The Broward County police union disagreed strongly with discipline being levied against the detectives.
“While it may have been a violation of policy to not notify their supervisors that they were going there, their intentions were brave and heroic, I think,” Broward County Police Benevolent Association (PBA) President Jeff Marano told the Sun-Sentinel on Wednesday.
But Broward County law enforcement officials have said that it’s more important to have an organized response to an emergency situation, after more than 2,000 officers responded to the scene of an active shooter at Ft.
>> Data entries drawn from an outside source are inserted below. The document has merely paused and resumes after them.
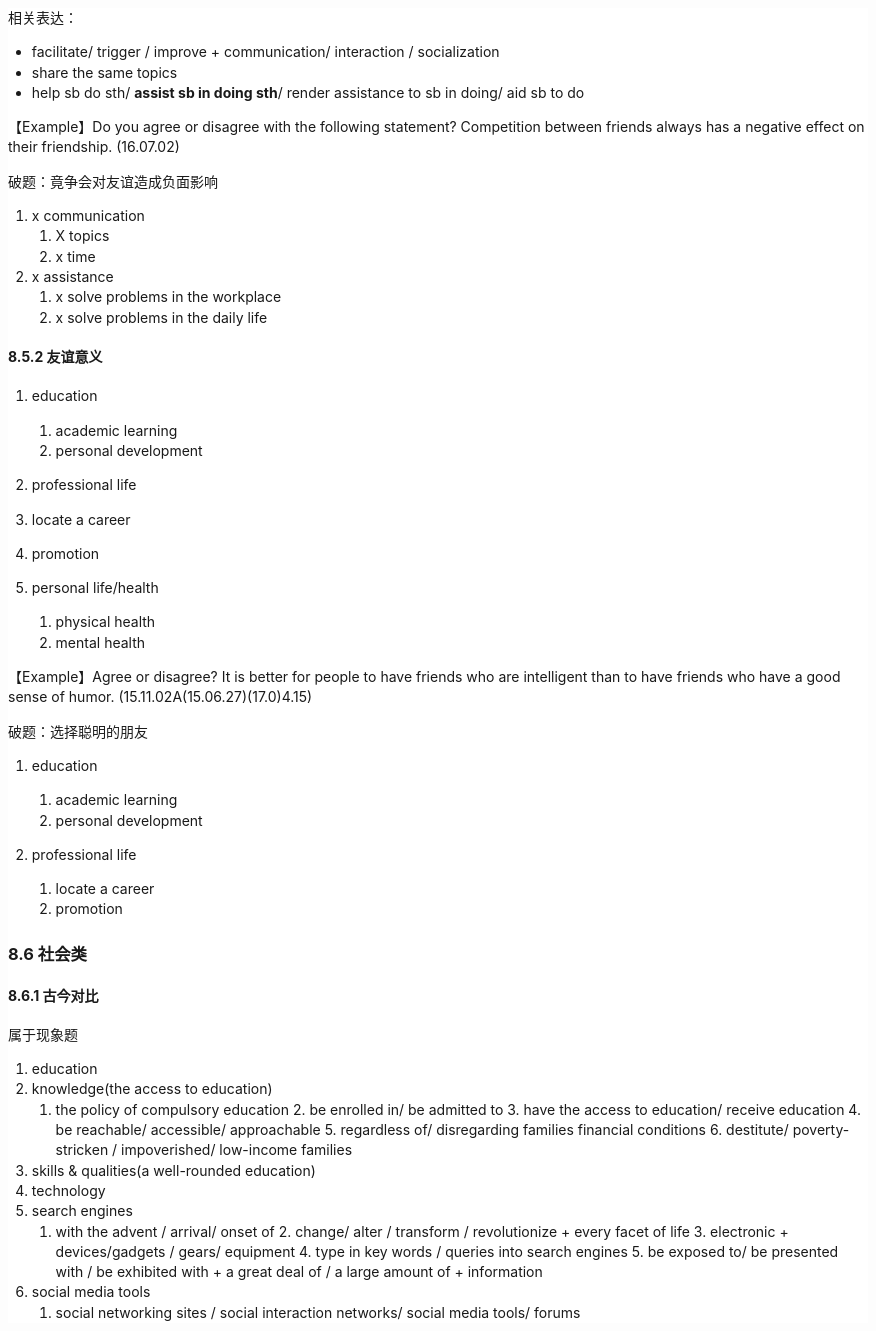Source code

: 相关表达：

- facilitate/ trigger / improve + communication/ interaction / socialization
- share the same topics
- help sb do sth/ **assist sb in doing sth**/ render assistance to sb in doing/ aid sb to do

【Example】Do you agree or disagree with the following statement? Competition between friends always has a negative effect on their friendship. (16.07.02)

破题：竟争会对友谊造成负面影响

1. x communication
    1. X topics
    2. x time
2. x assistance
    1. x solve problems in the workplace
    2. x solve problems in the daily life

#### 8.5.2 友谊意义

1. education
    1. academic learning
    2. personal development

2. professional life
  1. locate a career
  2. promotion
3. personal life/health
    1. physical health
    2. mental health

【Example】Agree or disagree? It is better for people to have friends who are intelligent than to have friends who have a good sense of humor. (15.11.02A(15.06.27)(17.0)4.15)

破题：选择聪明的朋友

1. education
    1. academic learning
    2. personal development

2. professional life
    1. locate a career
    2. promotion

### 8.6 社会类

#### 8.6.1 古今对比

属于现象题

1. education
  1. knowledge(the access to education)
        1. the policy of compulsory education
            2. be enrolled in/ be admitted to
                3. have the access to education/ receive education
                    4. be reachable/ accessible/ approachable
                        5. regardless of/ disregarding families financial conditions
                            6. destitute/ poverty-stricken / impoverished/ low-income families
  2. skills & qualities(a well-rounded education)
2. technology
  1. search engines
        1. with the advent / arrival/ onset of
            2. change/ alter / transform / revolutionize + every facet of life
                3. electronic + devices/gadgets / gears/ equipment
                    4. type in key words / queries into search engines
                        5. be exposed to/ be presented with / be exhibited with + a great deal of / a large amount of + information
  2. social media tools
        1. social networking sites / social interaction networks/ social media tools/ forums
Lauderdale-Hollywood International Airport on Jan. 6, 2017.
The after-action report of the incident, which left five people dead and six others wounded, recommended a unified command structure with better communication in the future, to combat confusion caused by a massive influx of law enforcement officers to the scene, according to the Miami Herald.
Miramar Police Public Information Officer Tania Rues told the Miami Herald in an email that her department had dispatched several uniformed officers and a victim advocate to “assist” Broward County sheriff’s deputies at the high school.
However, Rues said the Broward County Sheriff’s Office (BSO) had said it did not need assistance from Miramar’s SWAT team.
“Miramar Police command staff placed our SWAT team on stand-by pending a request for additional assistance from BSO,” Rues wrote in the email. “[BSO] did not make a request for Miramar’s SWAT team based on their need at the time.”
Miramar Police Officer Kevin Gonzalez also was suspended from the SWAT team after having been accused of being linked to several social media posts that put the city and police in a negative light, the Sun-Sentinel reported.
Officer Gonzalez was suspended for violating the department’s social media policy and the code of conduct, Rues said.
A source told the Miami Herald that the posts questioned why Miramar’s SWAT team was not sent to confront shooter Nikolas Cruz, and said that the posts may have been made by Gonzalez’s girlfriend.